WORK ITEM » All pictures must be dropped, while the entries are given again word for word.

======== DATA LISTING ========

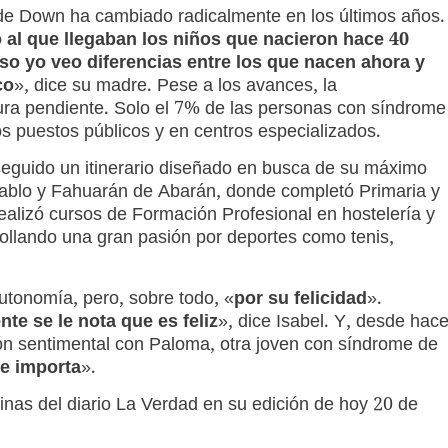
de Down ha cambiado radicalmente en los últimos años.
 al que llegaban los niños que nacieron hace 40
uso yo veo diferencias entre los que nacen ahora y
co
», dice su madre. Pese a los avances, la
tura pendiente. Solo el 7% de las personas con síndrome
s puestos públicos y en centros especializados.
seguido un itinerario diseñado en busca de su máximo
Pablo y Fahuarán de Abarán, donde completó Primaria y
alizó cursos de Formación Profesional en hostelería y
rrollando una gran pasión por deportes como tenis,
tonomía, pero, sobre todo, «
por su felicidad
».
e se le nota que es feliz
», dice Isabel. Y, desde hac
n sentimental con Paloma, otra joven con síndrome de
ue importa
».
inas del diario La Verdad en su edición de hoy 20 de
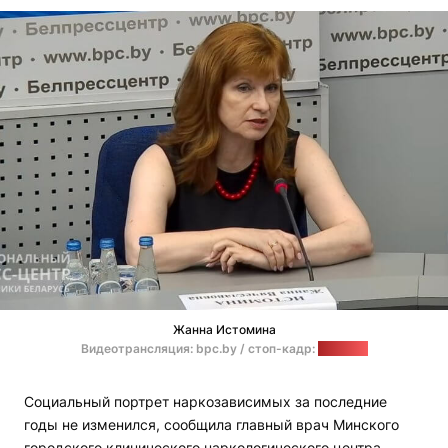
Жанна Истомина
Видеотрансляция: bpc.by / стоп-кадр:
"Позірк"
Социальный портрет наркозависимых за последние
годы не изменился, сообщила главный врач Минского
городского клинического наркологического центра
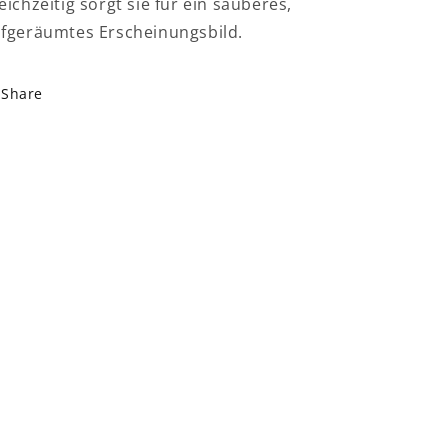
eichzeitig sorgt sie für ein sauberes,
fgeräumtes Erscheinungsbild.
Share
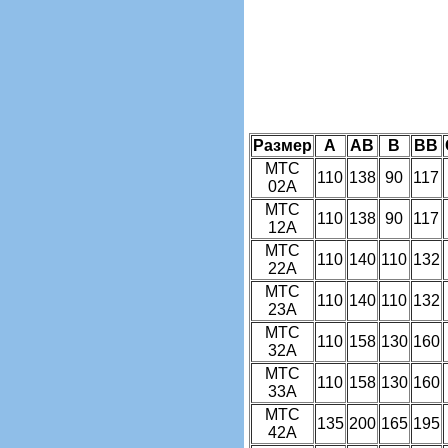
Размер
А
АВ
В
ВВ
MTC
110
138
90
117
02A
MTC
110
138
90
117
12A
MTC
110
140
110
132
22A
MTC
110
140
110
132
23A
MTC
110
158
130
160
32A
MTC
110
158
130
160
33A
MTC
135
200
165
195
42A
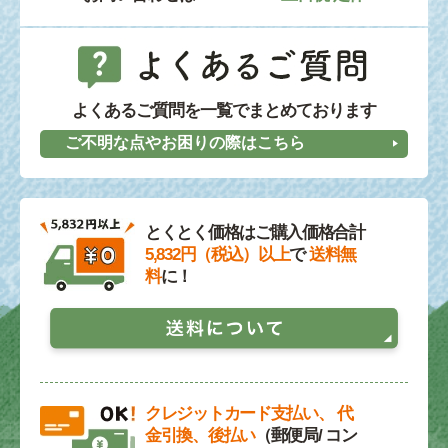
よくあるご質問を一覧でまとめております
ご不明な点やお困りの際はこちら
とくとく価格はご購入価格合計
5,832円（税込）以上
で
送料無
料
に！
クレジットカード支払い、 代
金引換、後払い
（郵便局/ コン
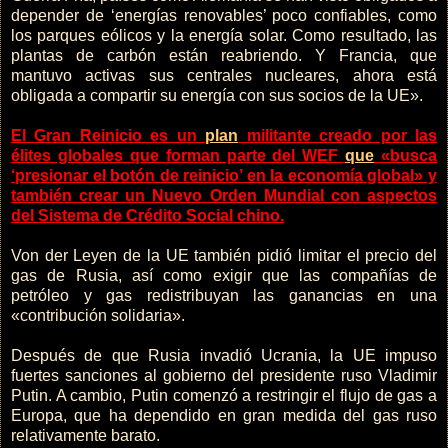
depender de ‘energías renovables’ poco confiables, como
los parques eólicos y la energía solar. Como resultado, las
plantas de carbón están reabriendo. Y Francia, que
mantuvo activas sus centrales nucleares, ahora está
obligada a compartir su energía con sus socios de la UE».
El Gran Reinicio es un
plan
militante creado por las
élites globales que forman parte del WEF
que
«busca
‘presionar el botón de reinicio’ en la economía global» y
también crear un Nuevo Orden Mundial con aspectos
del Sistema de Crédito Social chino.
Von der Leyen de la UE también pidió limitar el precio del
gas de Rusia, así como exigir que las compañías de
petróleo y gas redistribuyan las ganancias en una
«contribución solidaria».
Después de que Rusia invadió Ucrania, la UE impuso
fuertes sanciones al gobierno del presidente ruso Vladimir
Putin. A cambio, Putin comenzó a restringir el flujo de gas a
Europa, que ha dependido en gran medida del gas ruso
relativamente barato.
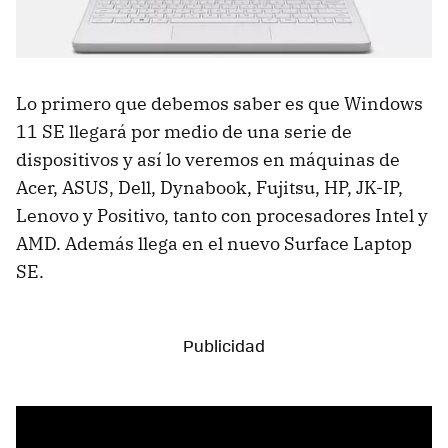
Lo primero que debemos saber es que Windows
11 SE llegará por medio de una serie de
dispositivos y así lo veremos en máquinas de
Acer, ASUS, Dell, Dynabook, Fujitsu, HP, JK-IP,
Lenovo y Positivo, tanto con procesadores Intel y
AMD. Además llega en el nuevo Surface Laptop
SE.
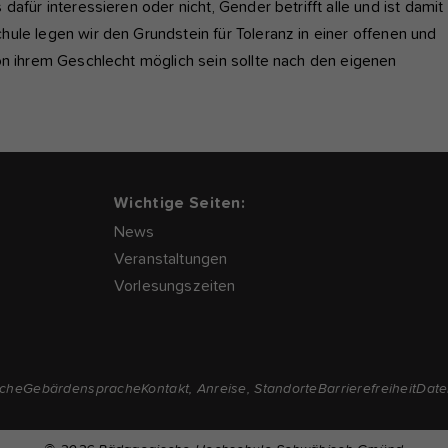
afür interessieren oder nicht, Gender betrifft alle und ist damit
ule legen wir den Grundstein für Toleranz in einer offenen und
on ihrem Geschlecht möglich sein sollte nach den eigenen
Wichtige Seiten:
News
Veranstaltungen
Vorlesungszeiten
ache
Gebärdensprache
Kontakt, Anreise, Standorte
Barrierefreiheit
Date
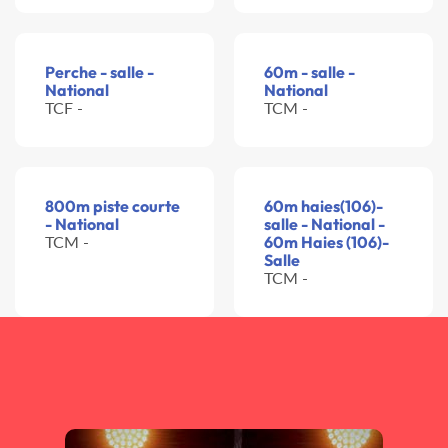
Perche - salle -
60m - salle -
National
National
TCF -
TCM -
800m piste courte
60m haies(106)-
- National
salle - National -
TCM -
60m Haies (106)-
Salle
TCM -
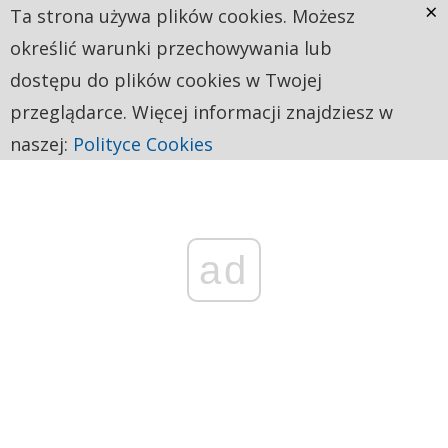
×
Ta strona używa plików cookies. Możesz
określić warunki przechowywania lub
dostępu do plików cookies w Twojej
przeglądarce. Więcej informacji znajdziesz w
naszej:
Polityce Cookies
ad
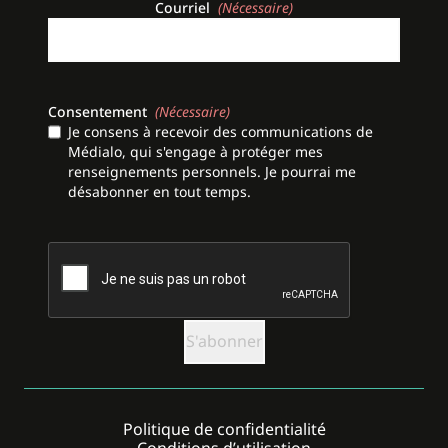
Courriel
(Nécessaire)
Consentement
(Nécessaire)
Je consens à recevoir des communications de
Médialo, qui s'engage à protéger mes
renseignements personnels. Je pourrai me
désabonner en tout temps.
CAPTCHA
Politique de confidentialité
Conditions d’utilisation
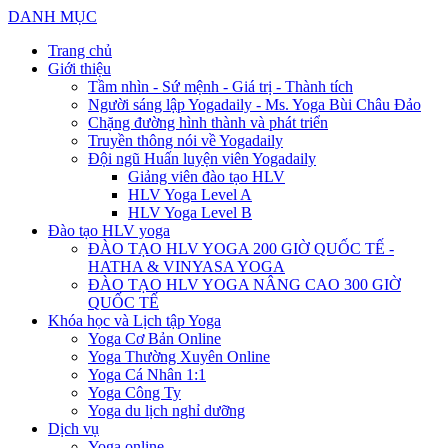
DANH MỤC
Trang chủ
Giới thiệu
Tầm nhìn - Sứ mệnh - Giá trị - Thành tích
Người sáng lập Yogadaily - Ms. Yoga Bùi Châu Đảo
Chặng đường hình thành và phát triển
Truyền thông nói về Yogadaily
Đội ngũ Huấn luyện viên Yogadaily
Giảng viên đào tạo HLV
HLV Yoga Level A
HLV Yoga Level B
Đào tạo HLV yoga
ĐÀO TẠO HLV YOGA 200 GIỜ QUỐC TẾ -
HATHA & VINYASA YOGA
ĐÀO TẠO HLV YOGA NÂNG CAO 300 GIỜ
QUỐC TẾ
Khóa học và Lịch tập Yoga
Yoga Cơ Bản Online
Yoga Thường Xuyên Online
Yoga Cá Nhân 1:1
Yoga Công Ty
Yoga du lịch nghỉ dưỡng
Dịch vụ
Yoga online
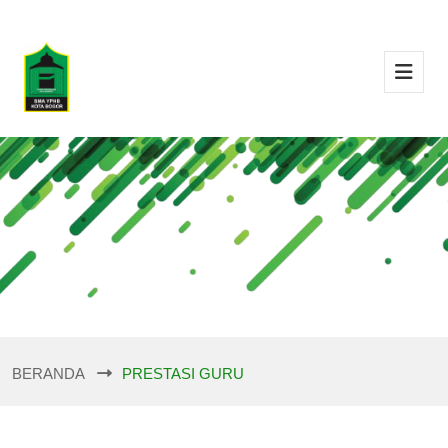
BERANDA
PRESTASI GURU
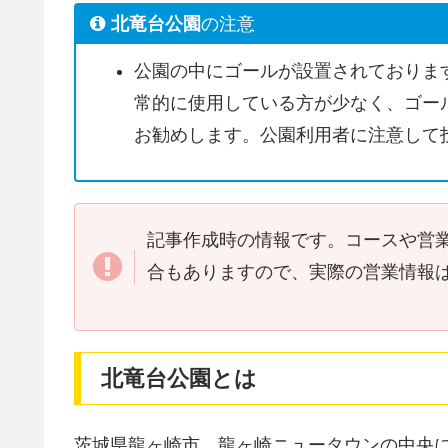
北竜台公園
の注意
公園の中にゴールが設置されておりま
常的に使用している方が少なく、ゴー
お勧めします。公園利用者に注意して
記事作成時の情報です。コースや営
合もありますので、実際の営業情報
北竜台公園
とは
茨城県龍ヶ崎市、龍ヶ崎ニュータウンの中央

========

RESPONSE TO THE EXERCISE »
de Down ha cambiado radicalmente en los últimos años.
 al que llegaban los niños que nacieron hace 40
uso yo veo diferencias entre los que nacen ahora y
co
», dice su madre. Pese a los avances, la
tura pendiente. Solo el 7% de las personas con síndrome
s puestos públicos y en centros especializados.
seguido un itinerario diseñado en busca de su máximo
Pablo y Fahuarán de Abarán, donde completó Primaria y
alizó cursos de Formación Profesional en hostelería y
rrollando una gran pasión por deportes como tenis,
tonomía, pero, sobre todo, «
por su felicidad
».
e se le nota que es feliz
», dice Isabel. Y, desde hac
n sentimental con Paloma, otra joven con síndrome de
ue importa
».
inas del diario La Verdad en su edición de hoy 20 de
Жанна Истомина
Видеотрансляция: bpc.by / стоп-кадр:
"Позірк"
Социальный портрет наркозависимых за последние
годы не изменился, сообщила главный врач Минского
городского клинического наркологического центра
eichzeitig sorgt sie für ein sauberes,
fgeräumtes Erscheinungsbild.
Share
Размер
А
АВ
В
ВВ
MTC
110
138
90
117
02A
MTC
110
138
90
117
12A
MTC
110
140
110
132
22A
MTC
110
140
110
132
23A
MTC
110
158
130
160
32A
MTC
110
158
130
160
33A
MTC
135
200
165
195
42A
よくあるご質問を一覧でまとめております
ご不明な点やお困りの際はこちら
とくとく価格はご購入価格合計
5,832円（税込）以上
で
送料無
料
に！
クレジットカード支払い、 代
金引換、後払い
（郵便局/ コン
depender de ‘energías renovables’ poco confiables, como
los parques eólicos y la energía solar. Como resultado, las
plantas de carbón están reabriendo. Y Francia, que
mantuvo activas sus centrales nucleares, ahora está
obligada a compartir su energía con sus socios de la UE».
El Gran Reinicio es un
plan
militante creado por las
élites globales que forman parte del WEF
que
«busca
‘presionar el botón de reinicio’ en la economía global» y
también crear un Nuevo Orden Mundial con aspectos
del Sistema de Crédito Social chino.
Von der Leyen de la UE también pidió limitar el precio del
gas de Rusia, así como exigir que las compañías de
petróleo y gas redistribuyan las ganancias en una
«contribución solidaria».
Después de que Rusia invadió Ucrania, la UE impuso
fuertes sanciones al gobierno del presidente ruso Vladimir
Putin. A cambio, Putin comenzó a restringir el flujo de gas a
Europa, que ha dependido en gran medida del gas ruso
relativamente barato.
Lo primero que debemos saber es que Windows
11 SE llegará por medio de una serie de
dispositivos y así lo veremos en máquinas de
Acer, ASUS, Dell, Dynabook, Fujitsu, HP, JK-IP,
Lenovo y Positivo, tanto con procesadores Intel y
AMD. Además llega en el nuevo Surface Laptop
SE.
afür interessieren oder nicht, Gender betrifft alle und ist damit
ule legen wir den Grundstein für Toleranz in einer offenen und
on ihrem Geschlecht möglich sein sollte nach den eigenen
Wichtige Seiten:
News
Veranstaltungen
Vorlesungszeiten
ache
Gebärdensprache
Kontakt, Anreise, Standorte
Barrierefreiheit
Date
Perche - salle -
60m - salle -
National
National
TCF -
TCM -
800m piste courte
60m haies(106)-
- National
salle - National -
TCM -
60m Haies (106)-
Salle
TCM -
×
Ta strona używa plików cookies. Możesz
określić warunki przechowywania lub
dostępu do plików cookies w Twojej
przeglądarce. Więcej informacji znajdziesz w
naszej:
Polityce Cookies
ad
Courriel
(Nécessaire)
Consentement
(Nécessaire)
Je consens à recevoir des communications de
Médialo, qui s'engage à protéger mes
renseignements personnels. Je pourrai me
désabonner en tout temps.
CAPTCHA
Politique de confidentialité
Conditions d’utilisation
DANH MỤC
Trang chủ
Giới thiệu
Tầm nhìn - Sứ mệnh - Giá trị - Thành tích
Người sáng lập Yogadaily - Ms. Yoga Bùi Châu Đảo
Chặng đường hình thành và phát triển
Truyền thông nói về Yogadaily
Đội ngũ Huấn luyện viên Yogadaily
Giảng viên đào tạo HLV
HLV Yoga Level A
HLV Yoga Level B
Đào tạo HLV yoga
ĐÀO TẠO HLV YOGA 200 GIỜ QUỐC TẾ -
HATHA & VINYASA YOGA
ĐÀO TẠO HLV YOGA NÂNG CAO 300 GIỜ
QUỐC TẾ
Khóa học và Lịch tập Yoga
Yoga Cơ Bản Online
Yoga Thường Xuyên Online
Yoga Cá Nhân 1:1
Yoga Công Ty
Yoga du lịch nghỉ dưỡng
Dịch vụ
Yoga online
BERANDA
PRESTASI GURU
北竜台公園
の注意
公園の中にゴールが設置されておりま
常的に使用している方が少なく、ゴー
お勧めします。公園利用者に注意して
記事作成時の情報です。コースや営
合もありますので、実際の営業情報
北竜台公園
とは
茨城県龍ヶ崎市、龍ヶ崎ニュータウンの中央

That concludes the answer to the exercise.